Just as the Renaissance and its successor, the Enlightenment, eroded the authority and foundation of Christianity, careless use of language may now be undermining politics and even democracy.
Walk into any British pub in the 50s, 60s or even as recently as the 1980s, and you found two permanent fixtures on the bar: a charity box for the Royal National Lifeboat Institution, and another apt to be labelled, ‘Fifty Pence for Each Swear Word.’ Keep up the flow of profanities, and the publican would admonish – “Gentlemen, there are ladies present.”
The RNLI box remains. The ‘swear box’ and the landlord’s warning are long gone.
A volley of expletives
Nothing quite devalues a word more than its overuse. The utter pervasiveness of profanity at every level of modern society has rendered words that were intended to shock useless. What once was a scale of obscenities that could be employed with gradualness to reach a crescendo of emphasis is no longer available to any writer or speaker. In every walk of life, profanity abounds – in film, music, theatre, social media, TV – and sadly – even in the school yard.
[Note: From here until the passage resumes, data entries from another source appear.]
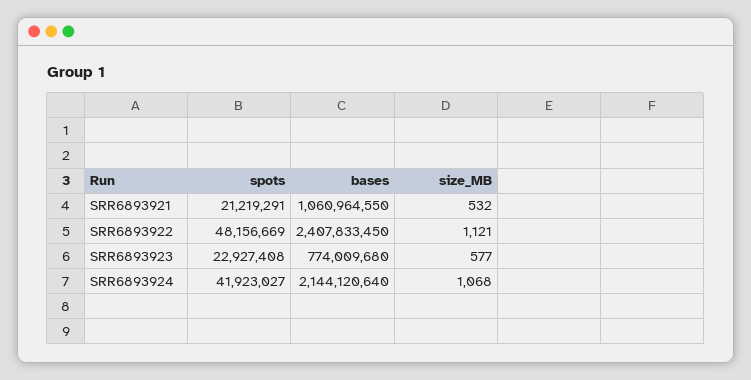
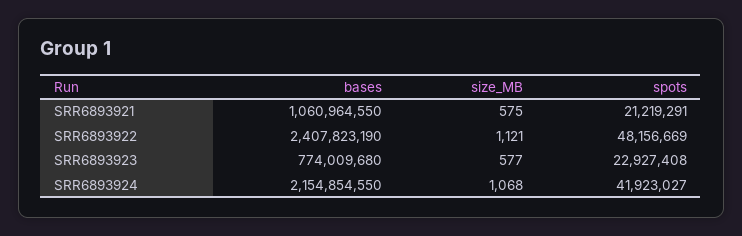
  {
    "spots": {
      "SRR6893921": 21219291,
      "SRR6893922": 48156669,
      "SRR6893923": 22927408,
      "SRR6893924": 41923027
    },
    "bases": {
      "SRR6893921": 1060964550,
-     "SRR6893922": 2407833450,
+     "SRR6893922": 2407823190,
      "SRR6893923": 774009680,
-     "SRR6893924": 2144120640
+     "SRR6893924": 2154854550
    },
    "size_MB": {
-     "SRR6893921": 532,
+     "SRR6893921": 575,
      "SRR6893922": 1121,
      "SRR6893923": 577,
      "SRR6893924": 1068
    }
  }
This one example of the debasement of language has yet to creep into political dialogue – but something else, far worse, has. Restraint, logical argument, efforts to rationally persuade, all are increasingly replaced by rant, bombast and histrionics. A new and frightening coarseness and total and intentional disregard for the truth has become the lingua franca of much political rhetoric. When challenged, the politician responds with the charge of ‘fake news’. The political right relishes the opportunity to use the tactics this trend offers, and it is having an appreciable effect.
Aided by an enabling technology, the internet and its social media, everyone wants to be heard and no one wants to listen. Can’t be heard? Then just crank up the volume and shower the world with rage. Will extreme language lead to extreme politics? The evidence mounts in virtually every democratic country.
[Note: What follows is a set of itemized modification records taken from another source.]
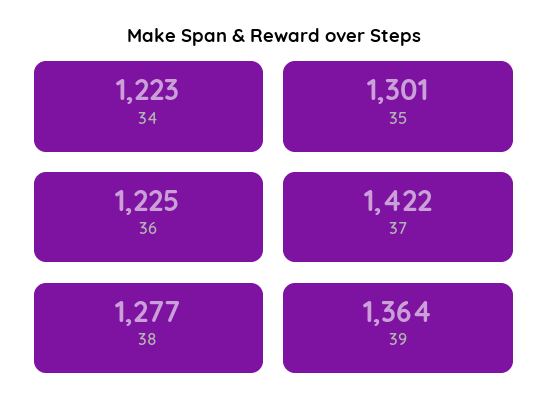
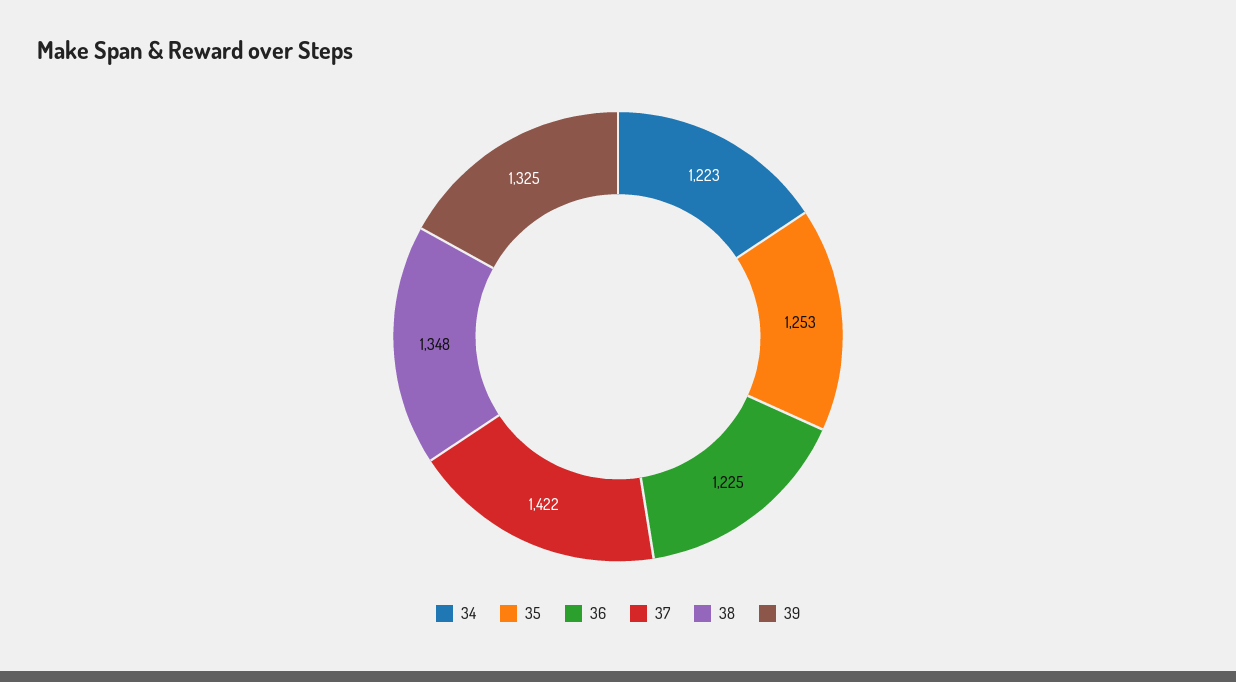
  {
    "34": 1223,
-   "35": 1301,
+   "35": 1253,
    "36": 1225,
    "37": 1422,
-   "38": 1277,
+   "38": 1348,
-   "39": 1364
+   "39": 1325
  }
More worryingly, it might even lead to the perfected technique of Nazi Germany, where, as George Steiner notes:
Gradually, words lost their meaning and acquired nightmarish definitions. Jude, Pole, Russe came to mean two-legged lice, putrid vermin which good Aryans must squash, as a party manual said, “like roaches on a dirty wall.” “Final solution,” endgültige Loüsng, came to signify the death of six million human beings in gas ovens.
Steiner concludes his article on post-war Germany, The Hollow Miracle, this way:
Everything forgets. But not a language. When it has been injected with falsehood, only the most drastic truth can cleanse it.